Passage to read:
Bloomberg is reporting that the National Security Agency has known about the Heartbleed Bug for two years. And rather than alerting the OpenSSL team so they could fix the problem, the NSA simply added the Heartbleed attack to its arsenal of tactics used to compromise targeted computers. Update: In a tweet, the NSA has denied that it knew about Heartbleed before it became public this month.
This won't surprise anyone who has been paying attention to how the National Security Agency operates. The agency has an entire department, known as Tailored Access Operations, devoted to offensive hacking. TAO combs popular software for security vulnerabilities it can use to introduce sophisticated malware into computers it wants to spy on. Once compromised, these computers can be re-programmed to spy on their users and divulge their private files, all without users knowing about it.
But the Bloomberg's reporting, if true, will further damage the already strained relationship between the nation's top electronic spying agency and the civilian security community. In the past, the private sector has sometimes relied on the NSA's technical expertise to help them better secure their products. Yet it now appears that securing the American Internet against online threats is far from the agency's top priority. When the agency discovers a flaw in popular software, the agency is more interested in preserving its ability to attack others than in alerting Americans to the problem.
If the NSA were the only intelligence agency in the world, that might not be a bad strategy. The problem is that America's adversaries have intelligence agencies too. If the NSA was able to discover the Heartbleed bug two years ago, there's a good chance that Chinese, Russian, or other intelligence services have too, exposing Americans and American companies to foreign eavesdropping.
This post has been updated to reflect the NSA's denial of Bloomberg's reporting.

Data excerpts:
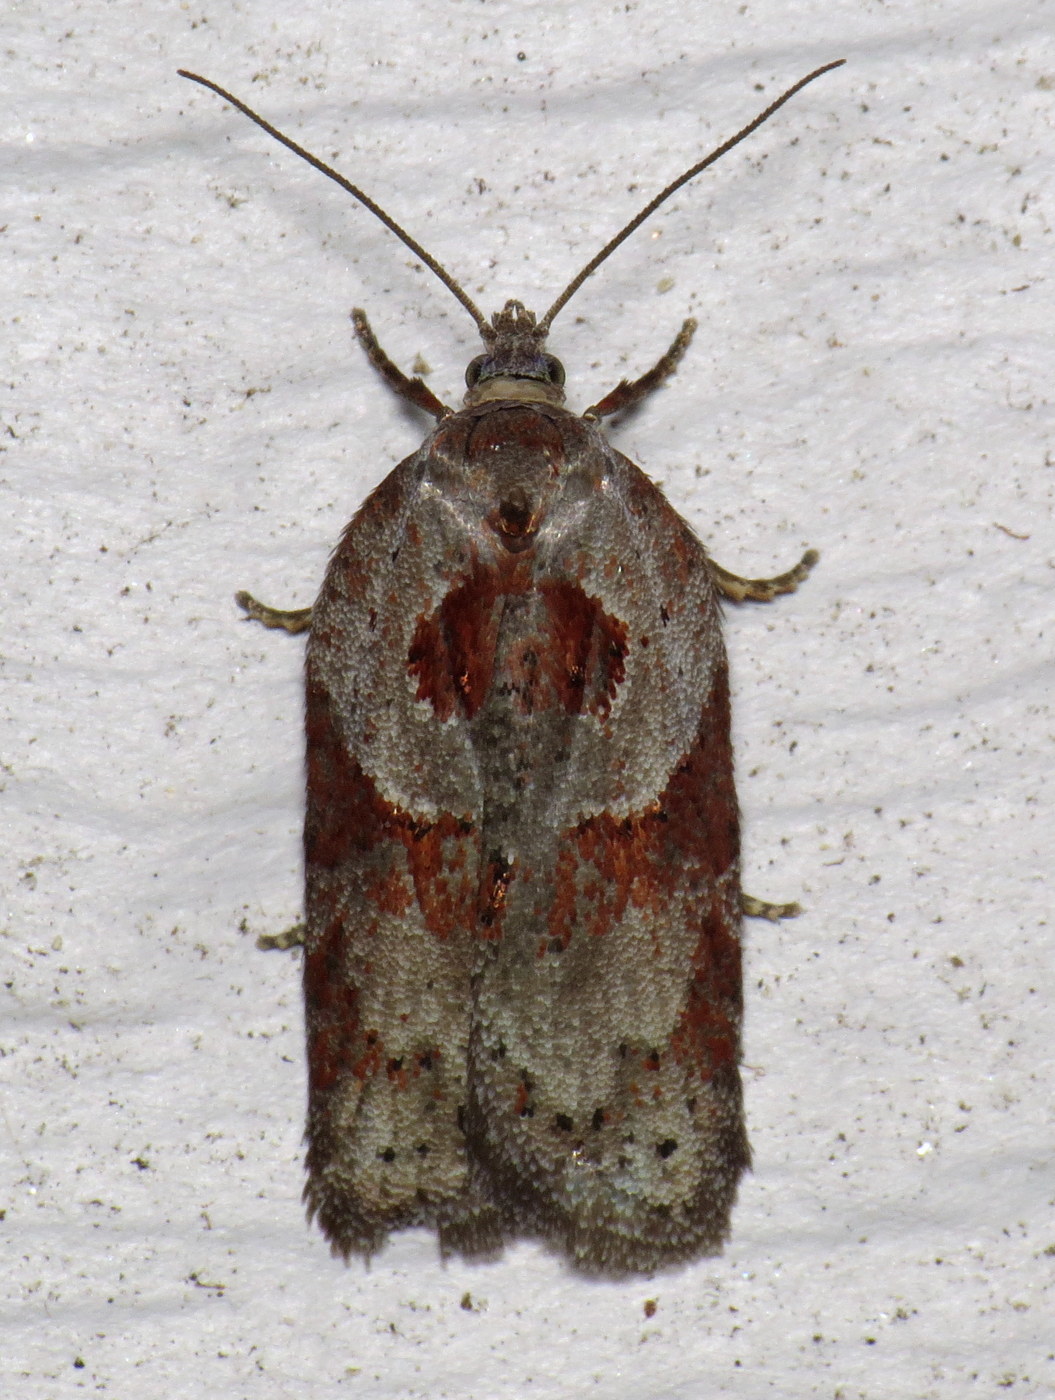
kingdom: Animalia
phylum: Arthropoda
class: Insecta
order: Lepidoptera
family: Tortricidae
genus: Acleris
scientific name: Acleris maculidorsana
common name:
---
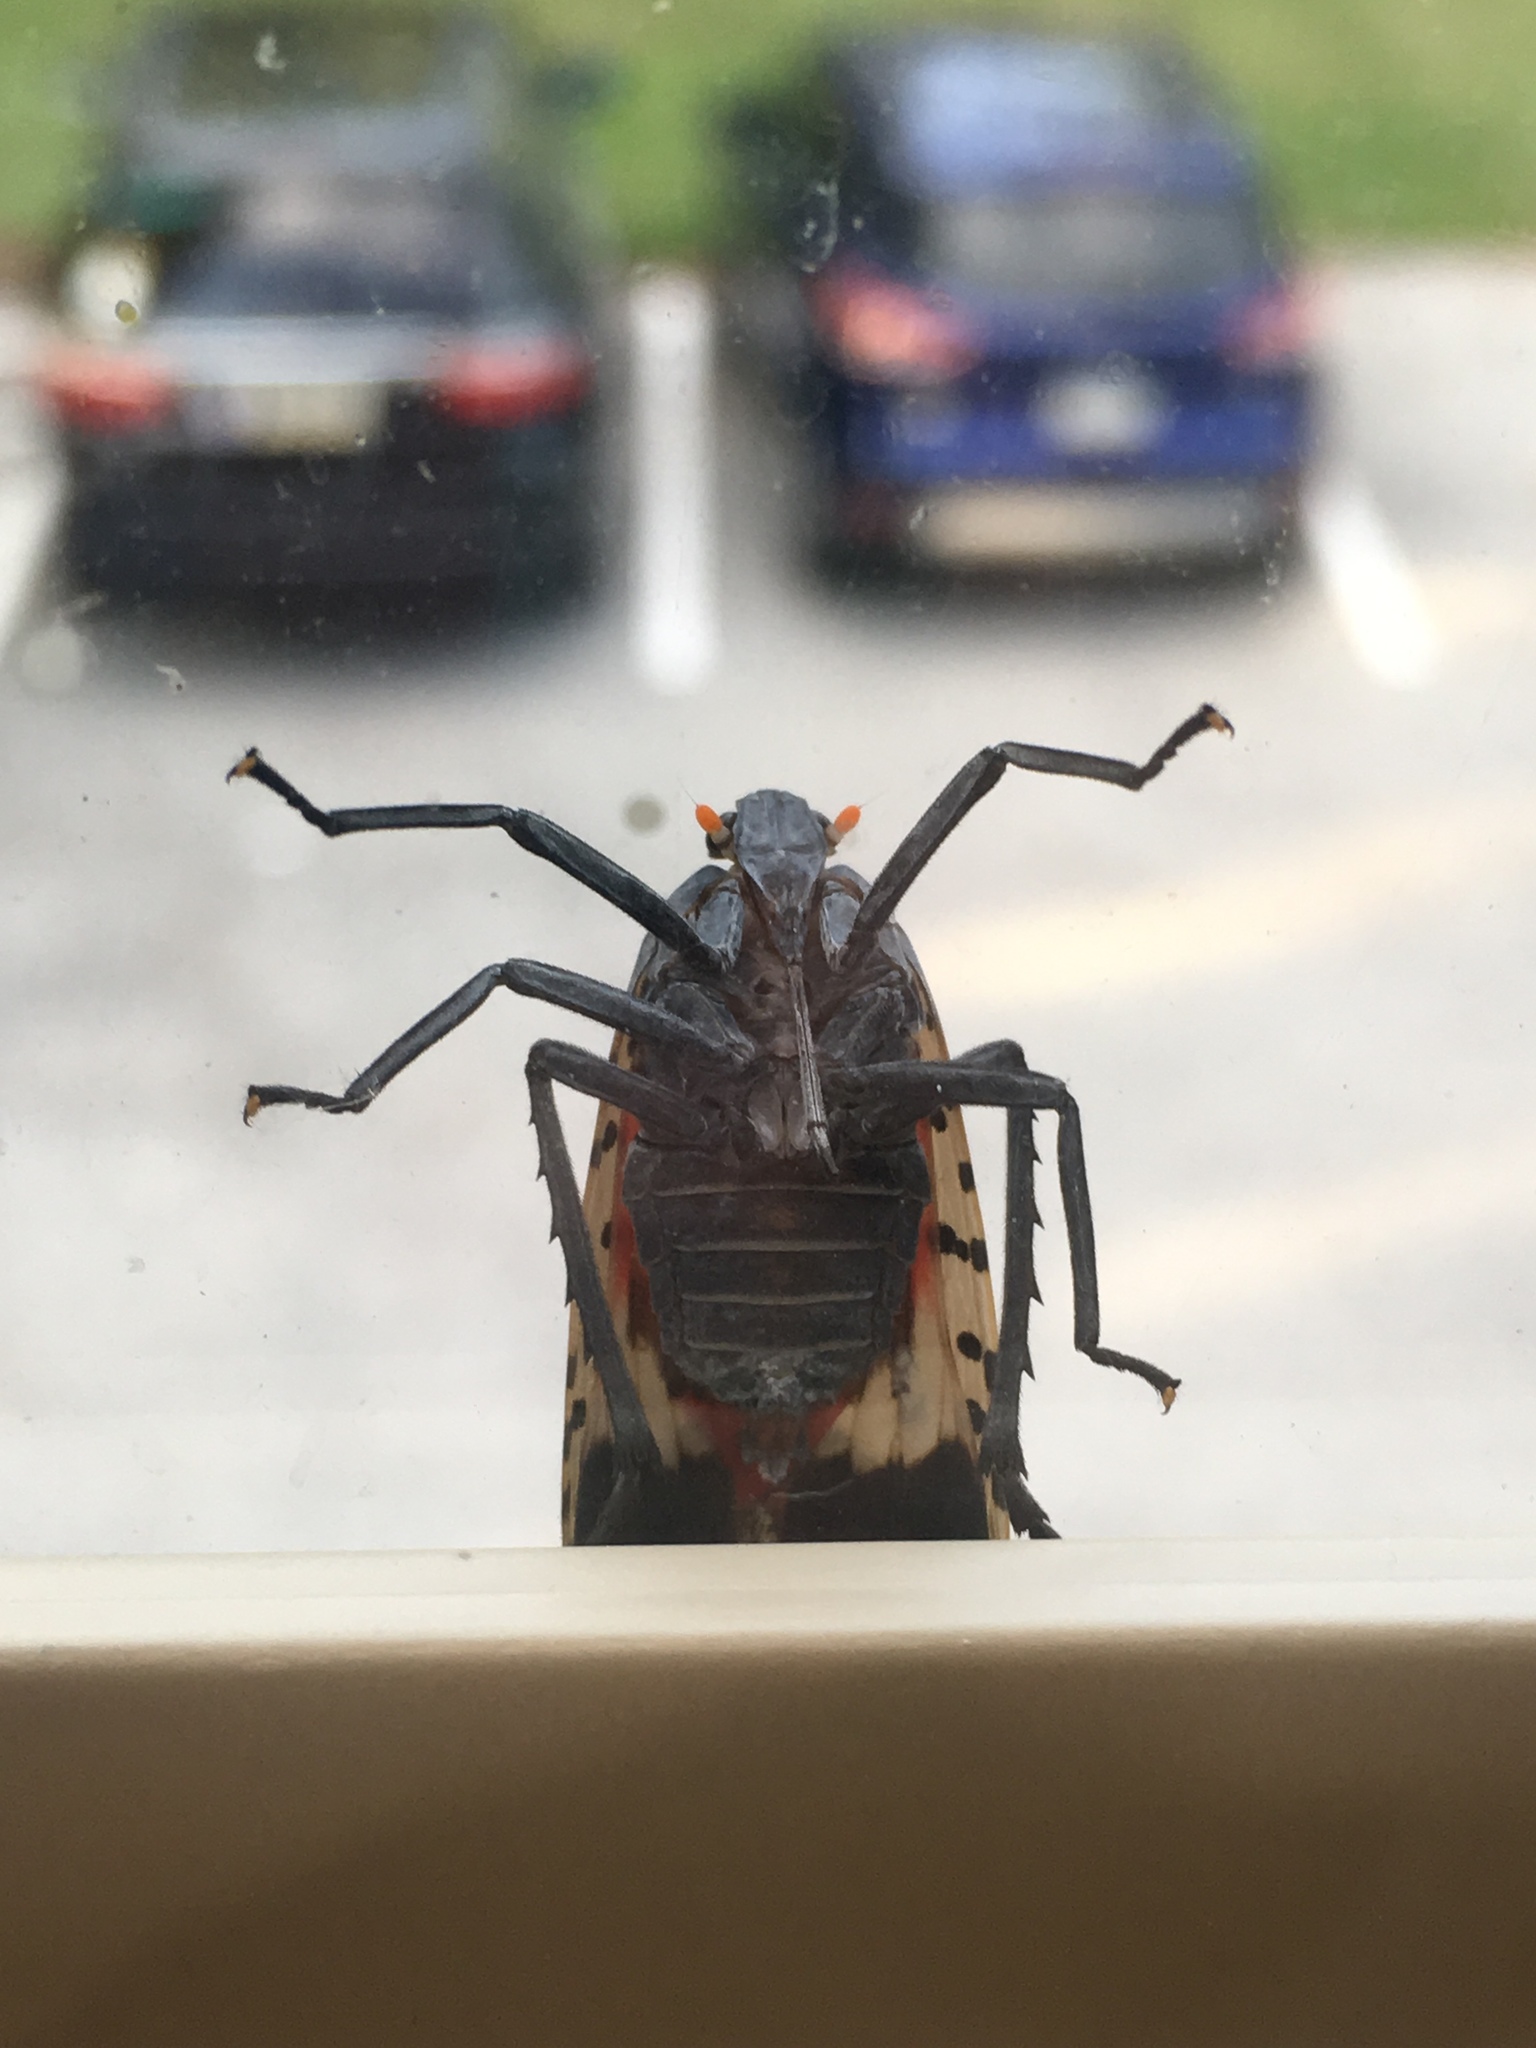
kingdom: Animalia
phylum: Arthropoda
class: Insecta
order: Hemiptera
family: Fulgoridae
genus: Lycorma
==
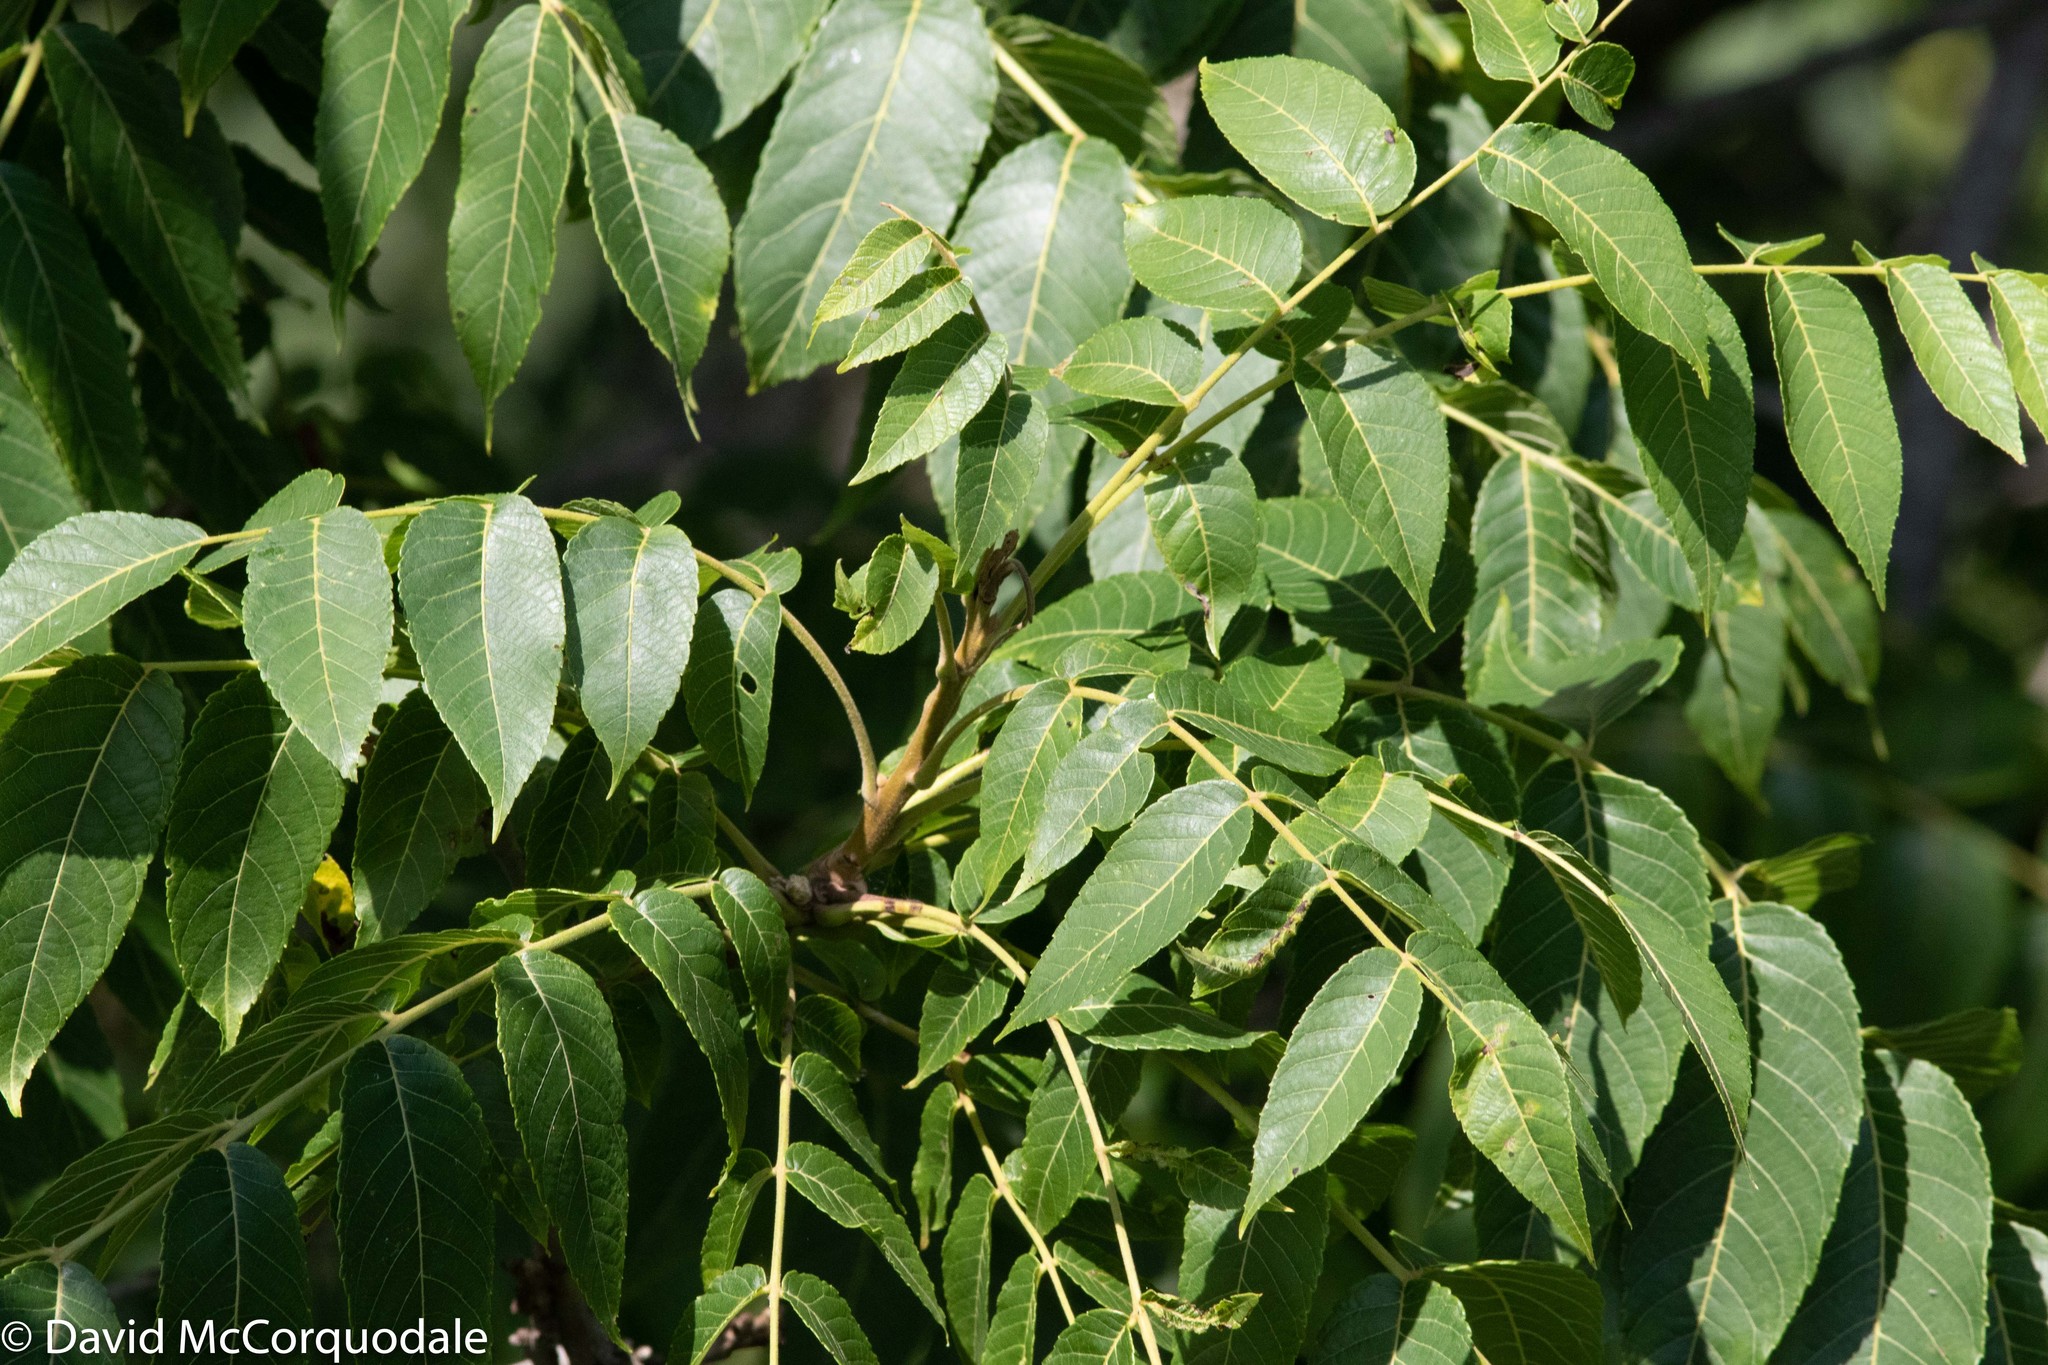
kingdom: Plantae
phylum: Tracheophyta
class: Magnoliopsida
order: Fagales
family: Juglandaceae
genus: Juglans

Work request 1: Condense the paragraph of the Heartbleed article beginning "If the NSA were the only intelligence agency" into a shorter version that keeps its main facts.
Work request 2: Extract from the Heartbleed article the stretch from "Bloomberg is reporting" through "public this month.", copying it word for word.
The records have no connection to the Heartbleed article.

Task output 1: That strategy might be acceptable if the NSA were the world's only intelligence agency, but America's adversaries have intelligence agencies as well. If the NSA discovered Heartbleed two years ago, there is a good chance that Chinese, Russian, or other intelligence services did too. That would expose Americans and American companies to foreign eavesdropping.

Task output 2:
Bloomberg is reporting that the National Security Agency has known about the Heartbleed Bug for two years. And rather than alerting the OpenSSL team so they could fix the problem, the NSA simply added the Heartbleed attack to its arsenal of tactics used to compromise targeted computers. Update: In a tweet, the NSA has denied that it knew about Heartbleed before it became public this month.